::: Data listing

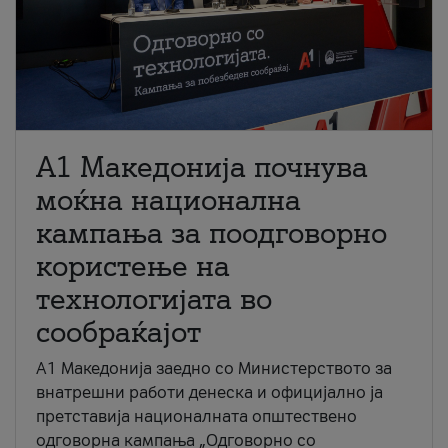
A1 Македонија почнува
моќна национална
кампања за поодговорно
користење на
технологијата во
сообраќајот
A1 Македонија заедно со Министерството за
внатрешни работи денеска и официјално ја
претставија националната општествено
одговорна кампања „Одговорно со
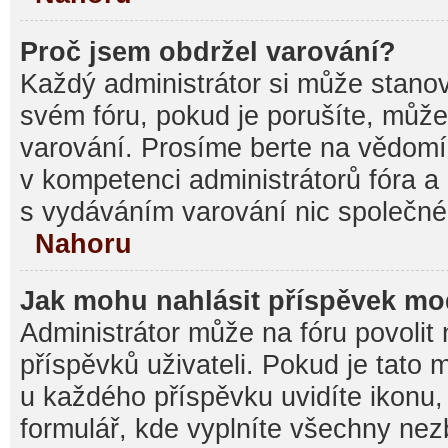
Proč jsem obdržel varování?
Každý administrátor si může stanovi
svém fóru, pokud je porušíte, můž
varování. Prosíme berte na vědomí,
v kompetenci administrátorů fóra
s vydáváním varování nic společné
Nahoru
Jak mohu nahlásit příspěvek m
Administrátor může na fóru povolit
příspěvků uživateli. Pokud je tato
u každého příspěvku uvidíte ikonu,
formulář, kde vyplníte všechny nez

::::::

● Assigned task
Every line of the material must be repeated exactly; pictures stay out.

● Final answer
A1 Македонија почнува
моќна национална
кампања за поодговорно
користење на
технологијата во
сообраќајот
A1 Македонија заедно со Министерството за
внатрешни работи денеска и официјално ја
претставија националната општествено
одговорна кампања „Одговорно со
Proč jsem obdržel varování?
Každý administrátor si může stanovi
svém fóru, pokud je porušíte, můž
varování. Prosíme berte na vědomí,
v kompetenci administrátorů fóra
s vydáváním varování nic společné
Nahoru
Jak mohu nahlásit příspěvek m
Administrátor může na fóru povolit
příspěvků uživateli. Pokud je tato
u každého příspěvku uvidíte ikonu,
formulář, kde vyplníte všechny nez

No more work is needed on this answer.